Give back, word for word, the stretch of the material from the line containing "If you take a look at this pressure" through the line containing "Here: 240 °", leaving the pictures out.
_ _ _ _
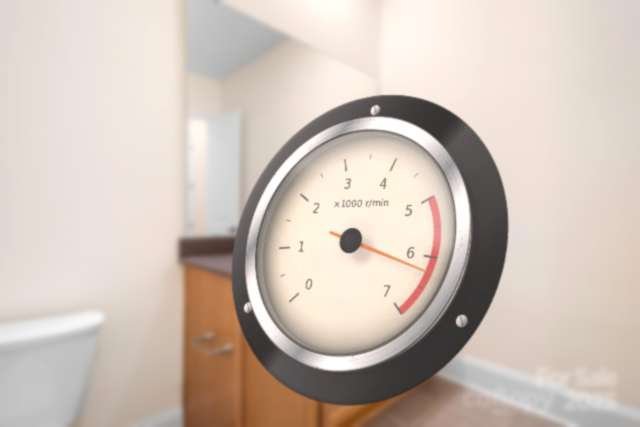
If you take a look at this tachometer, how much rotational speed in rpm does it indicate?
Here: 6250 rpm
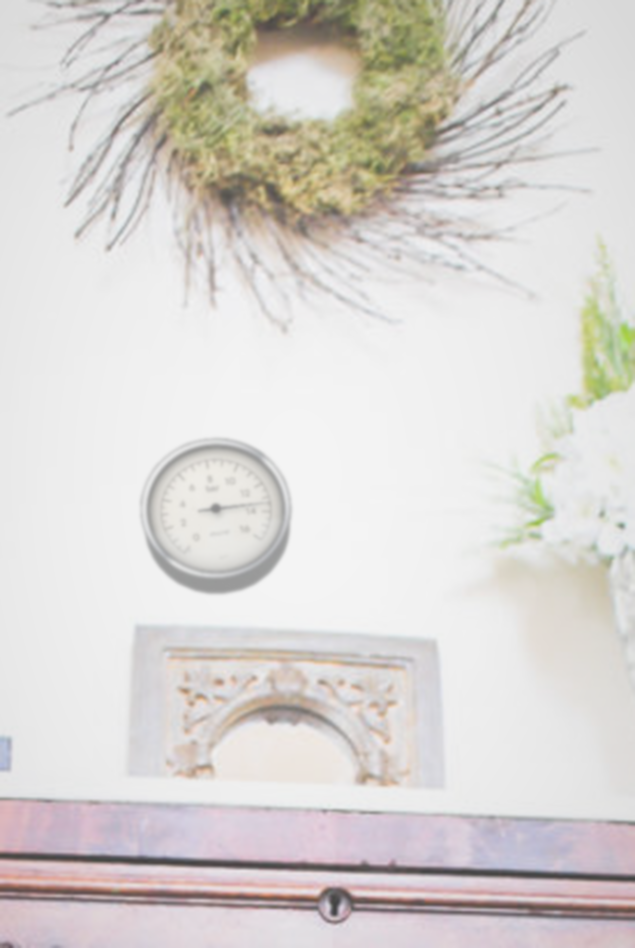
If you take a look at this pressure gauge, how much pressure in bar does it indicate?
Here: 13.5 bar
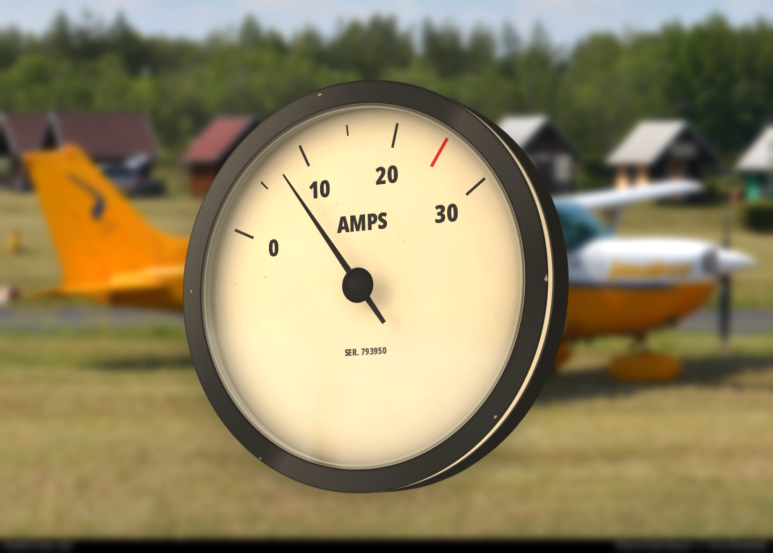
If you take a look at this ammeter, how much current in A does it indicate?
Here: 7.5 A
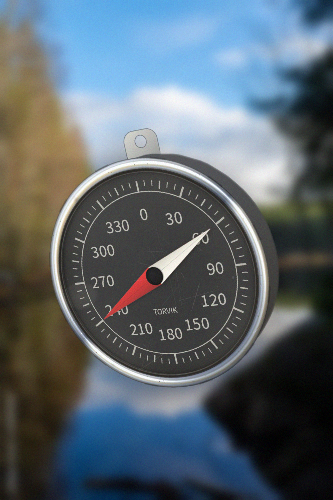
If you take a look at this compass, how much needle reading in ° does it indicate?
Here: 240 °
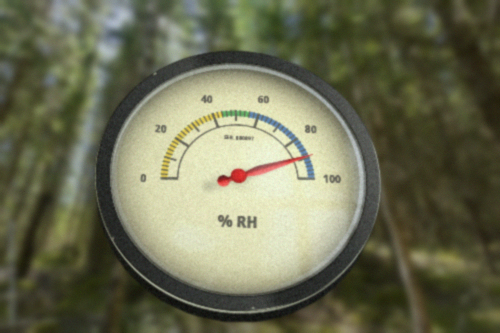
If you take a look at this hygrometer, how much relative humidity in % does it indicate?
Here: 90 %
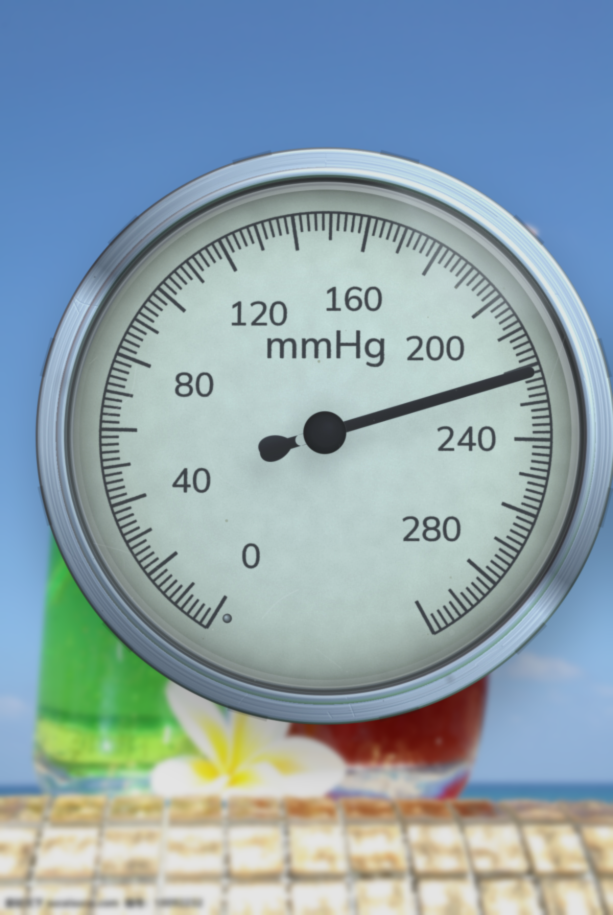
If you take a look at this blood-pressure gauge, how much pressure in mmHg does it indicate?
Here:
_ _ _ _
**TASK RESPONSE:**
If you take a look at this pressure gauge, how much pressure in bar does it indicate?
Here: 13.5 bar
If you take a look at this ammeter, how much current in A does it indicate?
Here: 7.5 A
If you take a look at this compass, how much needle reading in ° does it indicate?
Here: 240 °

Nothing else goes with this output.